Perjalanan para tokoh tersebut tidak mendapatkan suatu rintangan apapun. Semuanya berjalan lancar seperti yang diinginkan.
Mereka berhenti di sebuah halaman hutan yang cukup luas. Dari sini, jarak untuk menuju ke Hutan Larangan setidaknya memakan beberapa waktu.
"Apakah Kakang Pendekar Tanpa Nama dan Raja Tombak Emas baik-baik saja?" tanya Bidadari Tak Bersayap kepada para tokoh yang ada di sana.
Dari wajahnya, jelas terlihat bahwa gadis maha cantik itu merasa sangat khawatir akan keadaan kekasihnya.
Mendengar pertanyaan tersebut, para tokoh itu ingin sekali tertawa. Namun sebisa mungkin mereka menahannya karena takut menyinggung perasan Bidadari Tak Bersayap.
Walau bagaimanapun juga, para tokoh tersebut pernah mengalami masa muda. Mereka paham betul bagaimana perasaan Bidadari Tak Bersayap saat ini. Mungkin kalau di ingat kembali, orang-orang itu juga pernah berada di posisi seperti gadis maha cantik tersebut.
"Kau tenang saja nak, siapa yang berani menghalangi perjalanan mereka? Dan siapa pula yang dapat mengalahkan keduanya jika sudah menggabungkan kekuatan? Rasanya di Tanah Jawa ini, tidak akan ada yang dapat mengalahkan mereka jika sudah bekerja sama. Bahkan aku sendiri pun sangsi," kata Tuan Santeno Tanuwijaya yang diangguki oleh para tokoh lainnya.
Bidadari Tak Bersayap termenung. Dia tidak menjawab pernyataan Maha Guru Perguruan Tunggal Sadewo tersebut.

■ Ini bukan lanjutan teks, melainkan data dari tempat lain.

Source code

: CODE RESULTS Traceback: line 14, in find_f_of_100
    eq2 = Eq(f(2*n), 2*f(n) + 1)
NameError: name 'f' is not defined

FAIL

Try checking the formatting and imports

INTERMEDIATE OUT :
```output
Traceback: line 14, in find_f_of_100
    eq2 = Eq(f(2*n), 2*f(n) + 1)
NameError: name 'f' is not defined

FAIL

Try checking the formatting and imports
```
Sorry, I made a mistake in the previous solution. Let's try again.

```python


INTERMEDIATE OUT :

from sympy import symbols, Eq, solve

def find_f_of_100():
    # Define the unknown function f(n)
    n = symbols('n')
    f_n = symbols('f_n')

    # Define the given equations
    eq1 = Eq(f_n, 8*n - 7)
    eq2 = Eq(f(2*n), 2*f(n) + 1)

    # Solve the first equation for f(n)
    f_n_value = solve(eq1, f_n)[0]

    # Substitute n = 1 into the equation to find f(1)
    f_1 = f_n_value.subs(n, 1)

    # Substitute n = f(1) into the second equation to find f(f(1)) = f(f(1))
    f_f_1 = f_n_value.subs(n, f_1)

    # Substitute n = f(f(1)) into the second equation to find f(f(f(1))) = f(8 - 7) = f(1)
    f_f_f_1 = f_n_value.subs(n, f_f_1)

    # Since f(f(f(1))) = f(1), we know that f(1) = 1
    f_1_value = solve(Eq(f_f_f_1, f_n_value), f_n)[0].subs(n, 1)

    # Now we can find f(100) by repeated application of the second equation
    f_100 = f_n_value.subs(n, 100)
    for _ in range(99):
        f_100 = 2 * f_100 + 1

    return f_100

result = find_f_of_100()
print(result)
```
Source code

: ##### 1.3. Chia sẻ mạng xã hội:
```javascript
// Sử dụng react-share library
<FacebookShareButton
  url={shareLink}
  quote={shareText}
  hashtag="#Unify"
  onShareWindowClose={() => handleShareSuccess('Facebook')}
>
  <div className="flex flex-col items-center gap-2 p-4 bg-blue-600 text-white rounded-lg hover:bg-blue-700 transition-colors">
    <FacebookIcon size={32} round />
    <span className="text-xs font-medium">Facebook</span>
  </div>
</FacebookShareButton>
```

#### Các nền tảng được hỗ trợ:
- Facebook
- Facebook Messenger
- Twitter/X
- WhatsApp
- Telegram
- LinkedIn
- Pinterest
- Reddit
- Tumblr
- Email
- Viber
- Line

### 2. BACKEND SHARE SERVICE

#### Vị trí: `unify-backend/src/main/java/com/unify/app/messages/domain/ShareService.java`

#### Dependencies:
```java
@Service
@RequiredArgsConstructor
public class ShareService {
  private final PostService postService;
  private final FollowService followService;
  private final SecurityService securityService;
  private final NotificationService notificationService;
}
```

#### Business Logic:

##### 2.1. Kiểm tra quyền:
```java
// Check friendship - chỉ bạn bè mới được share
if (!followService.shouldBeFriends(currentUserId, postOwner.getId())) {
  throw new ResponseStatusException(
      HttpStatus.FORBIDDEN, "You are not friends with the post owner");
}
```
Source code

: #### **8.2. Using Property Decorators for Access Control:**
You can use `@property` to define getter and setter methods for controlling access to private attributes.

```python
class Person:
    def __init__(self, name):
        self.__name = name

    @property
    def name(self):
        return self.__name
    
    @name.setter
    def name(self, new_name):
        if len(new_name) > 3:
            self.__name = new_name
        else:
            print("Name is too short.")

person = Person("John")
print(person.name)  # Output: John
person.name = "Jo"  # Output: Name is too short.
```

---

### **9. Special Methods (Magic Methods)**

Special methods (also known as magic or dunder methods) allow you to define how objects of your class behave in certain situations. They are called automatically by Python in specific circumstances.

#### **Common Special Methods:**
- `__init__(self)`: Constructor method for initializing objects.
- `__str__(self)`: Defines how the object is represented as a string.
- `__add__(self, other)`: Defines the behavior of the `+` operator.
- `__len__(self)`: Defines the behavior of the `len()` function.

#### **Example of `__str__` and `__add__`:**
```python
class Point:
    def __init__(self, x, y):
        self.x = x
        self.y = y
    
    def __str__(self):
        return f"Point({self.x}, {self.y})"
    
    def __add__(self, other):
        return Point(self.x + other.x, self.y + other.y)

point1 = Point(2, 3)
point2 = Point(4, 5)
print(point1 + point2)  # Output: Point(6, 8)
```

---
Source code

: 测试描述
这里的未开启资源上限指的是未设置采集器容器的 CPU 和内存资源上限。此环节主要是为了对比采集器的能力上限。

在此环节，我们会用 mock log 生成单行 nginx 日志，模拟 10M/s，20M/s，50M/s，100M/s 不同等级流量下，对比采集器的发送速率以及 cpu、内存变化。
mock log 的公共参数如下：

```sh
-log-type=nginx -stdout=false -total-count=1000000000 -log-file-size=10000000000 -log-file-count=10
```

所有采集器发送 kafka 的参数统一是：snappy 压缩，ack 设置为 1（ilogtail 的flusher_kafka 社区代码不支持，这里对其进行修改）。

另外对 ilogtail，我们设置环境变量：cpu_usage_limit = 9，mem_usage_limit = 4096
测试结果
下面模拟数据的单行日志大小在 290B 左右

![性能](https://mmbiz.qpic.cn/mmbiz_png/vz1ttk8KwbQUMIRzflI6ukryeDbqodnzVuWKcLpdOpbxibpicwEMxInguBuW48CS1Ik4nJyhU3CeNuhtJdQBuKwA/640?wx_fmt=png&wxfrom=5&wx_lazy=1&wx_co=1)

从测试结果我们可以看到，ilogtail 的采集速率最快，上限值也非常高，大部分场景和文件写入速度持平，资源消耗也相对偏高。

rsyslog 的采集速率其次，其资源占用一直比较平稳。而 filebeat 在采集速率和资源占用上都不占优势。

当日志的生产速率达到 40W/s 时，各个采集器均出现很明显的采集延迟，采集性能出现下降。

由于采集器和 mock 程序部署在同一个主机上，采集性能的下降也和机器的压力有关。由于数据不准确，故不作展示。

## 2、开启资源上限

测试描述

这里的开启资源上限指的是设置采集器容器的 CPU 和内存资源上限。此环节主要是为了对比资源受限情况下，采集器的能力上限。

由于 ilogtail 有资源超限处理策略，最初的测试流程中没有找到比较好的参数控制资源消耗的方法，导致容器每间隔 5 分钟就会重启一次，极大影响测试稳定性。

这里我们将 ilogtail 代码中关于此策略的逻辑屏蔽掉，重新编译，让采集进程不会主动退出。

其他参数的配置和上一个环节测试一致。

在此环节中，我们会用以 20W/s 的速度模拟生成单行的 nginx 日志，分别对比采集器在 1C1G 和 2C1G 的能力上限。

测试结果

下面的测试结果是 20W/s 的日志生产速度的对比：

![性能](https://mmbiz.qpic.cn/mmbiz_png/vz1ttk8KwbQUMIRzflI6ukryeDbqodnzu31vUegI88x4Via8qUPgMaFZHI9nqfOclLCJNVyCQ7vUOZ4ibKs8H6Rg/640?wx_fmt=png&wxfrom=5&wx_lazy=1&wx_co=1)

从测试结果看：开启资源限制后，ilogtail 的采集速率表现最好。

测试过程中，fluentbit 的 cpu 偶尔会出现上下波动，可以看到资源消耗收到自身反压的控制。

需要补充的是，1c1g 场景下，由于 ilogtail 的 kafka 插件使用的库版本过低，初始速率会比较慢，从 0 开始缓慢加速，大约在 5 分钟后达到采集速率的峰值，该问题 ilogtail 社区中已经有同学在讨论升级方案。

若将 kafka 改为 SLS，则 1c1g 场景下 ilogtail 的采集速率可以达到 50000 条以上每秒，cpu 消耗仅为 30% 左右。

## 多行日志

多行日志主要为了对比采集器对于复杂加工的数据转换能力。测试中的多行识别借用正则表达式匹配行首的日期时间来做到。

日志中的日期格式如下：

Alasannya tentu karena dia tahu bahwa apa yang diucapkannya barusan tidak membutuhkan sebuah jawaban apapun.
Mereka masih menunggu kedatangan Pendekar Tanpa Nama dan Raja Tombak Emas dari Utara. Setelah beberapa saat, akhirnya para tokoh tersebut merasakan adanya hawa lain yang amat kental.
Walaupun masih terasa jauh, tetapi mereka semua tahu bahwa hawa tersebut berasal dari dua sahabatnya.
"Mereka datang," ucap Kakek Sakti Alis Tebal.
"Benar, mereka telah datang," timpal Pendekar Belati Kembali membenarkan ucapan kakek tua tersebut.
Tidak lama setelah keduanya selesai bicara, terlihat dua bayangan berkelebat di antara pohon-pohon besar. Kecepatan dua bayangan itu sangat cepat sekali. Beberapa saat kemudian, dua tokoh yang telah mereka tunggu-tunggu akhirnya tiba juga di sana.
"Kau lama sekali kakang. Aku sangat mengkhawatirkanmu," ujar Bidadari Tak Bersayap begitu Cakra Buana tiba di sana.
"Maafkan aku Sinta. Tadi ada sedikit masalah yang harus aku selesaikan," jawab Pendekar Tanpa Nama.
"Haishh, baiklah sudah lupakan saja. Yang penting sekarang kau telah ada di sini,"
Mereka semua beristirahat untuk beberapa saat lamanya. Setelah tenaga telah kembali pulih, orang-orang tersebut segera melanjutkan perjalanannya kembali.
###
Lima hari semenjak kejadian di Hutan Larangan sudah berlalu, semua tokoh yang ikut ke sana telah berkumpul lagi di Perguruan Tunggal Sadewo. Perjalanan yang mereka lakukan tidak terlalu terburu-buru. Sehingga sampai kembali di perguruan pun sedikit lebih lama.
Saat ini suasana malam hari. Para tokoh utama yang kemarin ikut ke Hutan Larangan untuk membasmi Organisasi Tengkorak Maut, kini sedang berkumpul bersama di balairung Perguruan Tunggal Sadewo.
Mereka sedang bicara ringan sambil membahas terkait langkah selanjutnya yang akan mereka lakukan. Terlebih lagi membersihkan seluruh antek-antek Organisasi Tengkorak Maut yang masih sempat terlihat berkeliaran di daerah-daerah sekitar.
"Kau tenang saja, sepulang dari sini, aku akan menyuruh sebagian anggota Organisasi Pelindung Negeri untuk membereskan sisanya. Aku rasa seminggu kemudian, mereka yang tersisa akan lenyap. Dengan begini, keadaan bisa kembali aman seperti sedia kala," ucap Kakek Sakti Alis Tebal kepada Tuan Santeno.
"Apa yang dikatakan oleh beliau memang benar. Tuan jangan terlalu memikirkan sisanya, aku juga akan menyuruh rekan-rekan pendekar lainnya untuk membantu membersihkan sisa anggota Organisasi Tengkorak Maut. Kalau seekor ular kepalanya sudah buntung, maka aku yakin sisanya akan segera mati," ucap Pendekar Belati Kembar memberikan sedikit kata-kata kiasan.
Semuanya mengangguk. Mereka semua telah menentukan langkah ke depan. Ada rasa bangga dalam hati mereka sebab apa yang diharapkan ternyata berhasil diraih walaupun dengan pengorbanan.
Namun tidak ada yang bersedih atas gugurnya para anggota di medan pertempuran.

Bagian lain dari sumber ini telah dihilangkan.